* _EXERCISE DIRECTIONS_: Based on the listing below, report how many lines contain the word "como". Nothing but the number, please.
-=-=-
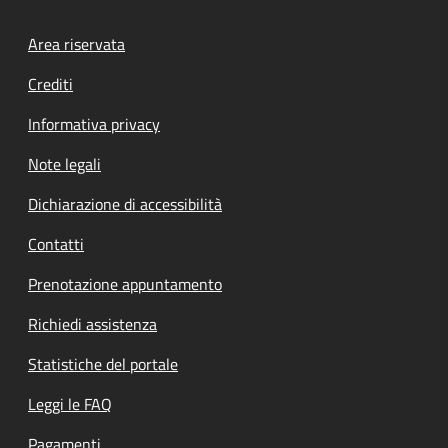
Footer menu
Area riservata
Crediti
Informativa privacy
Note legali
Dichiarazione di accessibilità
Contatti
Prenotazione appuntamento
Richiedi assistenza
Statistiche del portale
Leggi le FAQ
Pagamenti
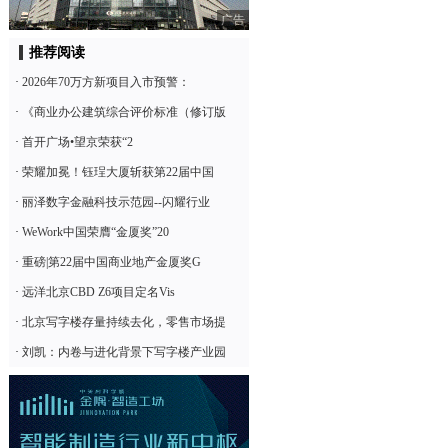
广告
推荐阅读
·
2026年70万方新项目入市预警：
·
《商业办公建筑综合评价标准（修订版
·
首开广场•望京荣获“2
·
荣耀加冕！钰珵大厦斩获第22届中国
·
丽泽数字金融科技示范园--闪耀行业
·
WeWork中国荣膺“金厦奖”20
·
重磅|第22届中国商业地产金厦奖G
·
远洋北京CBD Z6项目定名Vis
·
北京写字楼存量持续去化，零售市场提
·
刘凯：内卷与进化背景下写字楼产业园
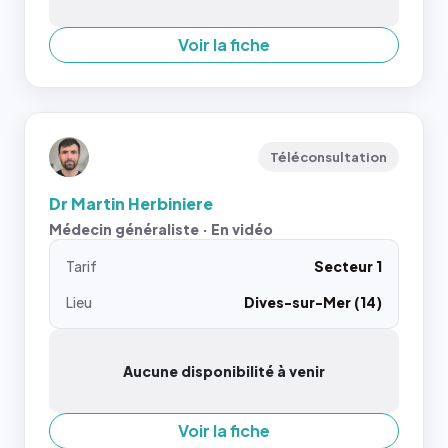
Voir la fiche
Téléconsultation
Dr Martin Herbiniere
Médecin généraliste · En vidéo
Tarif
Secteur 1
Lieu
Dives-sur-Mer (14)
Aucune disponibilité à venir
Voir la fiche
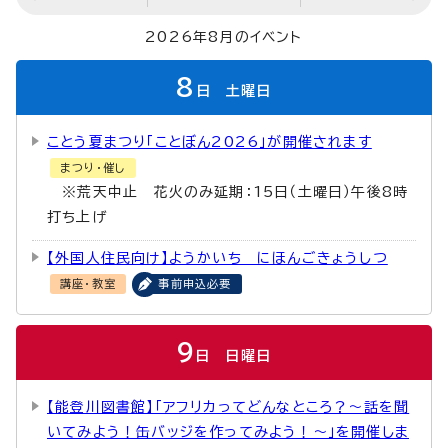
2026年8月のイベント
8
日
土曜日
ことう夏まつり「ことぼん2026」が開催されます
まつり・催し
※荒天中止 花火のみ延期：15日（土曜日）午後8時
打ち上げ
【外国人住民向け】ようかいち にほんごきょうしつ
講座・教室
事前申込必要
9
日
日曜日
【能登川図書館】「アフリカってどんなところ？～話を聞
いてみよう！缶バッジを作ってみよう！～」を開催しま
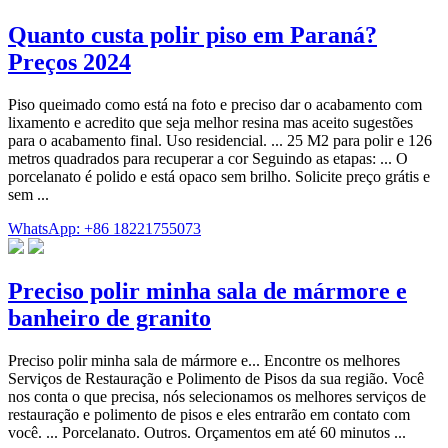
Quanto custa polir piso em Paraná?
Preços 2024
Piso queimado como está na foto e preciso dar o acabamento com
lixamento e acredito que seja melhor resina mas aceito sugestões
para o acabamento final. Uso residencial. ... 25 M2 para polir e 126
metros quadrados para recuperar a cor Seguindo as etapas: ... O
porcelanato é polido e está opaco sem brilho. Solicite preço grátis e
sem ...
WhatsApp: +86 18221755073
Preciso polir minha sala de mármore e
banheiro de granito
Preciso polir minha sala de mármore e... Encontre os melhores
Serviços de Restauração e Polimento de Pisos da sua região. Você
nos conta o que precisa, nós selecionamos os melhores serviços de
restauração e polimento de pisos e eles entrarão em contato com
você. ... Porcelanato. Outros. Orçamentos em até 60 minutos ...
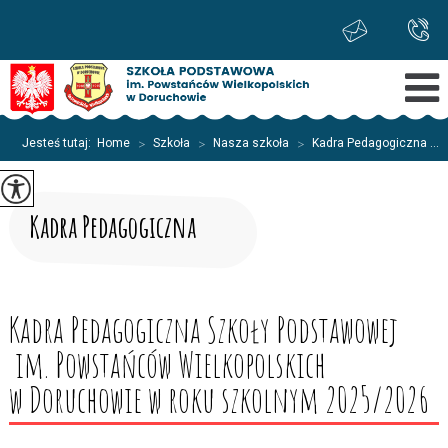
Jesteś tutaj:
Home
>
Szkoła
>
Nasza szkoła
>
Kadra Pedagogiczna ...
Kadra Pedagogiczna
Kadra Pedagogiczna Szkoły Podstawowej
im. Powstańców Wielkopolskich
w Doruchowie w roku szkolnym 2025/2026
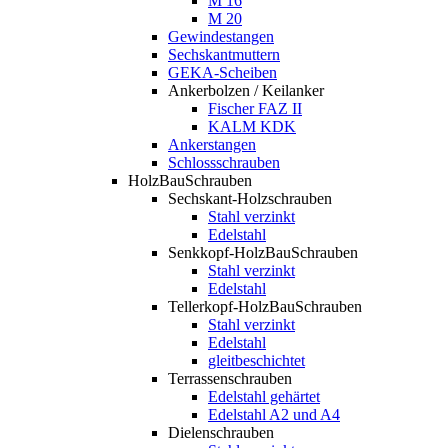
M 16
M 20
Gewindestangen
Sechskantmuttern
GEKA-Scheiben
Ankerbolzen / Keilanker
Fischer FAZ II
KALM KDK
Ankerstangen
Schlossschrauben
HolzBauSchrauben
Sechskant-Holzschrauben
Stahl verzinkt
Edelstahl
Senkkopf-HolzBauSchrauben
Stahl verzinkt
Edelstahl
Tellerkopf-HolzBauSchrauben
Stahl verzinkt
Edelstahl
gleitbeschichtet
Terrassenschrauben
Edelstahl gehärtet
Edelstahl A2 und A4
Dielenschrauben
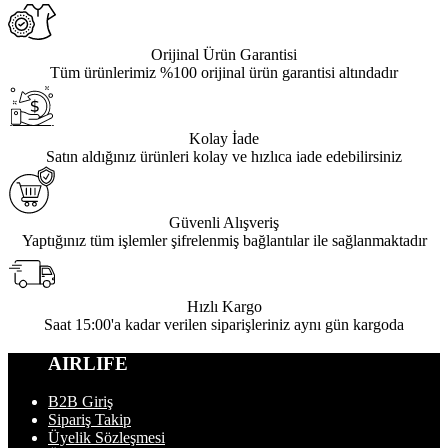
Orijinal Ürün Garantisi
Tüm ürünlerimiz %100 orijinal ürün garantisi altındadır
Kolay İade
Satın aldığınız ürünleri kolay ve hızlıca iade edebilirsiniz
Güvenli Alışveriş
Yaptığınız tüm işlemler şifrelenmiş bağlantılar ile sağlanmaktadır
Hızlı Kargo
Saat 15:00'a kadar verilen siparişleriniz aynı gün kargoda
AIRLIFE
B2B Giriş
Sipariş Takip
Üyelik Sözleşmesi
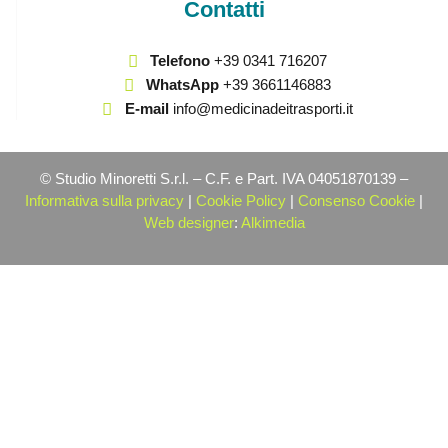
Contatti
Telefono
+39 0341 716207
WhatsApp
+39 3661146883
E-mail
info@medicinadeitrasporti.it
© Studio Minoretti S.r.l. – C.F. e Part. IVA 04051870139 –
Informativa sulla privacy
|
Cookie Policy
|
Consenso Cookie
|
Web designer
:
Alkimedia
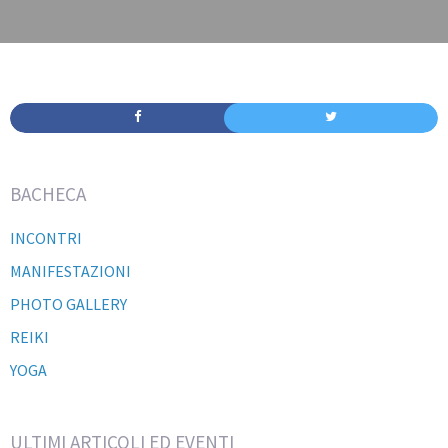
BACHECA
INCONTRI
MANIFESTAZIONI
PHOTO GALLERY
REIKI
YOGA
ULTIMI ARTICOLI ED EVENTI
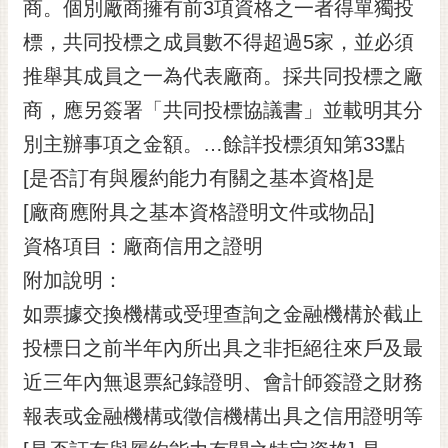
商。個別廠商擁有前3項資格之一者得單獨投
標，共同投標之成員數不得超過5家，並必須
推舉其成員之一為代表廠商。採共同投標之廠
商，應另簽署「共同投標協議書」並載明其分
別主辦事項之金額。…餘詳投標須知第33點
[是否訂有與履約能力有關之基本資格]是
[廠商應附具之基本資格證明文件或物品]
資格項目：廠商信用之證明
附加說明：
如票據交換機構或受理查詢之金融機構於截止
投標日之前半年內所出具之非拒絕往來戶及最
近三年內無退票紀錄證明、會計師簽證之財務
報表或金融機構或徵信機構出具之信用證明等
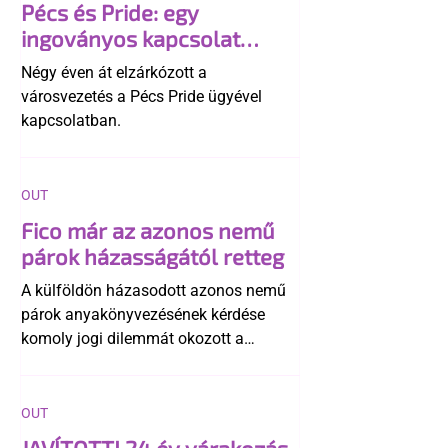
Pécs és Pride: egy
ingoványos kapcsolat
története
Négy éven át elzárkózott a
városvezetés a Pécs Pride ügyével
kapcsolatban.
OUT
Fico már az azonos nemű
párok házasságától retteg
A külföldön házasodott azonos nemű
párok anyakönyvezésének kérdése
komoly jogi dilemmát okozott a
szlovák belügynek, miközben Robert
Fico szerint az alkotmány
egyértelműen tiltja a házasságuk
OUT
elismerését. Közben az ellenzéken belül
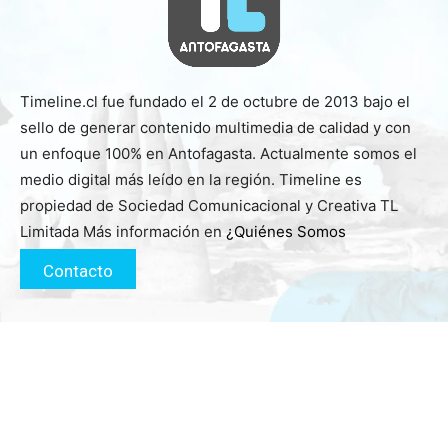
Timeline.cl fue fundado el 2 de octubre de 2013 bajo el
sello de generar contenido multimedia de calidad y con
un enfoque 100% en Antofagasta. Actualmente somos el
medio digital más leído en la región. Timeline es
propiedad de Sociedad Comunicacional y Creativa TL
Limitada Más información en
¿Quiénes Somos
Contacto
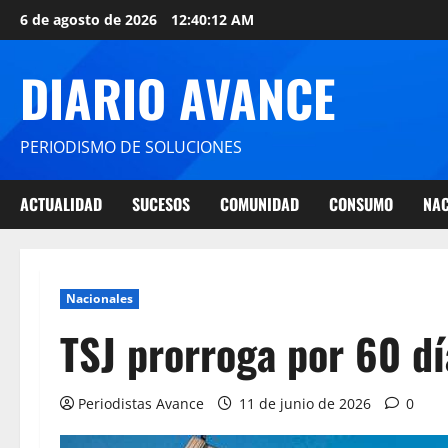
6 de agosto de 2026
12:40:12 AM
DIARIO AVANCE
PERIODISMO DE SOLUCIONES
ACTUALIDAD
SUCESOS
COMUNIDAD
CONSUMO
NAC
Nacionales
TSJ prorroga por 60 d
Periodistas Avance
11 de junio de 2026
0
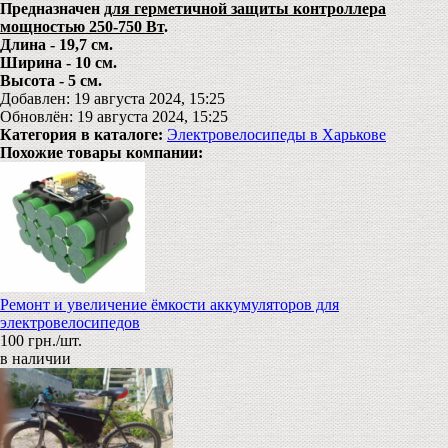
Предназначен
для герметичной защиты контроллера
мощностью 250-750 Вт
.
Длина - 19,7 cм.
Ширина - 10 см.
Высота - 5 см.
Добавлен: 19 августа 2024, 15:25
Обновлён: 19 августа 2024, 15:25
Категория в каталоге:
Электровелосипеды в Харькове
Похожие товары компании:
Ремонт и увеличение ёмкости аккумуляторов для
электровелосипедов
100 грн./шт.
в наличии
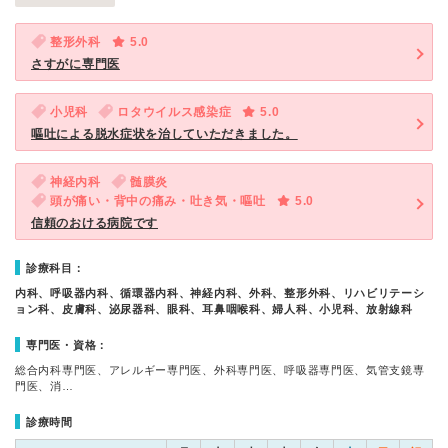
整形外科
5.0
さすがに専門医
小児科
ロタウイルス感染症
5.0
嘔吐による脱水症状を治していただきました。
神経内科
髄膜炎
頭が痛い・背中の痛み・吐き気・嘔吐
5.0
信頼のおける病院です
診療科目：
内科、呼吸器内科、循環器内科、神経内科、外科、整形外科、リハビリテーシ
ョン科、皮膚科、泌尿器科、眼科、耳鼻咽喉科、婦人科、小児科、放射線科
専門医・資格：
総合内科専門医、アレルギー専門医、外科専門医、呼吸器専門医、気管支鏡専
門医、消…
診療時間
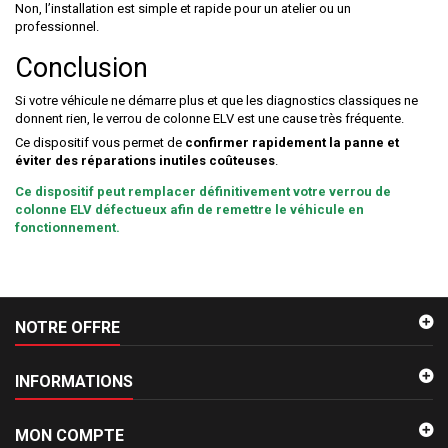
Non, l’installation est simple et rapide pour un atelier ou un
professionnel.
Conclusion
Si votre véhicule ne démarre plus et que les diagnostics classiques ne
donnent rien, le verrou de colonne ELV est une cause très fréquente.
Ce dispositif vous permet de
confirmer rapidement la panne et
éviter des réparations inutiles coûteuses
.
Ce dispositif peut remplacer définitivement votre verrou de
colonne ELV défectueux afin de remettre le véhicule en
fonctionnement.
NOTRE OFFRE
INFORMATIONS
MON COMPTE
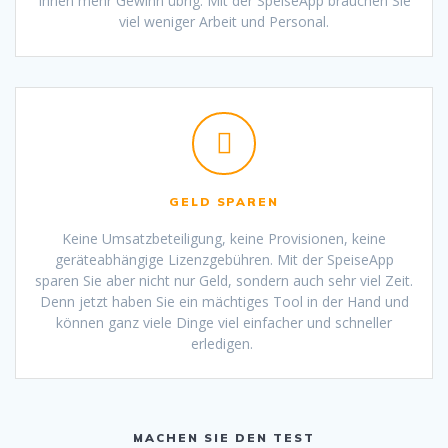
Ihnen mehr Gewinn übrig. Mit der SpeiseApp brauchen Sie
viel weniger Arbeit und Personal.
GELD SPAREN
Keine Umsatzbeteiligung, keine Provisionen, keine
geräteabhängige Lizenzgebühren. Mit der SpeiseApp
sparen Sie aber nicht nur Geld, sondern auch sehr viel Zeit.
Denn jetzt haben Sie ein mächtiges Tool in der Hand und
können ganz viele Dinge viel einfacher und schneller
erledigen.
MACHEN SIE DEN TEST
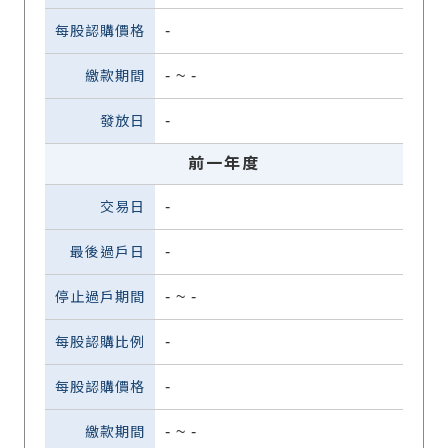
-
-
~
-
-
前一年度
-
-
-
~
-
-
-
-
~
-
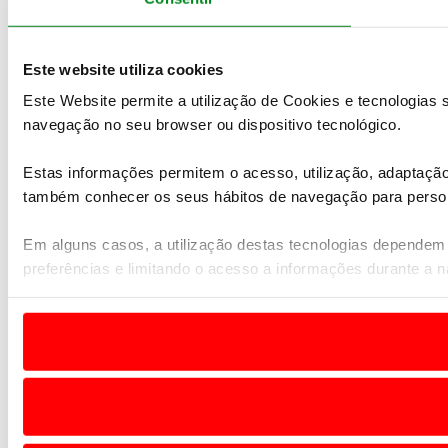
Este website utiliza cookies
Este Website permite a utilização de Cookies e tecnologias
navegação no seu browser ou dispositivo tecnológico.
Estas informações permitem o acesso, utilização, adaptaç
também conhecer os seus hábitos de navegação para person
Em alguns casos, a utilização destas tecnologias dependem
preferências e limitando o acesso a informações durante a 
Usamos cookies para melhorar a sua experiência digital, per
sociais, bem como para analisar dados de navegação no no
Adicionalmente partilhamos informação, relativa à sua utiliz
UE e em países terceiros.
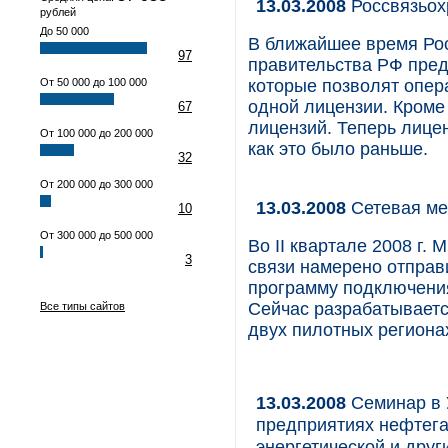
13.03.2008
Россвязьох
рублей
До 50 000
В ближайшее время Рос
97
правительства РФ пре
От 50 000 до 100 000
которые позволят опер
одной лицензии. Кроме 
67
лицензий. Теперь лицен
От 100 000 до 200 000
как это было раньше.
32
От 200 000 до 300 000
13.03.2008
Сетевая ме
10
От 300 000 до 500 000
Во II квартале 2008 г.
3
связи намерено отправ
программу подключения
Сейчас разрабатываетс
Все типы сайтов
двух пилотных региона
13.03.2008
Семинар в 
предприятиях нефтега
энергетической и дру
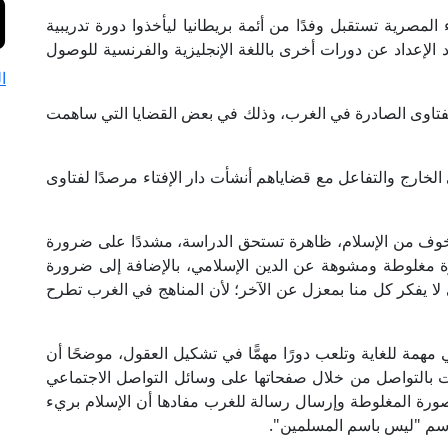
المصرية تستقبل وفدًا من أئمة بريطانيا ليأخذوا دورة تدريبية
صدد الإعداد عن دورات أخرى باللغة الإنجليزية والفرنسية للوصول
ا
الفتاوى الصادرة في الغرب، وذلك في بعض القضايا التي ساهمت
لخارج والتفاعل مع قضاياهم أنشأت دار الإفتاء مرصدًا لفتاوى
الخوف من الإسلام، ظاهرة تستحق الدراسة، مشددًا على ضرورة
رة مغلوطة ومشوهة عن الدين الإسلامي، بالإضافة إلى ضرورة
 لا يفكر كل منا بمعزل عن الآخر؛ لأن المناهج في الغرب تطرح
مهمة للغاية وتلعب دورًا مهمًّا في تشكيل العقول، موضحًا أن
امت بالتواصل من خلال صفحاتها على وسائل التواصل الاجتماعي
ورة المغلوطة وإرسال رسالة للغرب مفادها أن الإسلام بريء
اسم "ليس باسم المسلمين".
-=-=-
* _EXPECTED ANSWER_: 2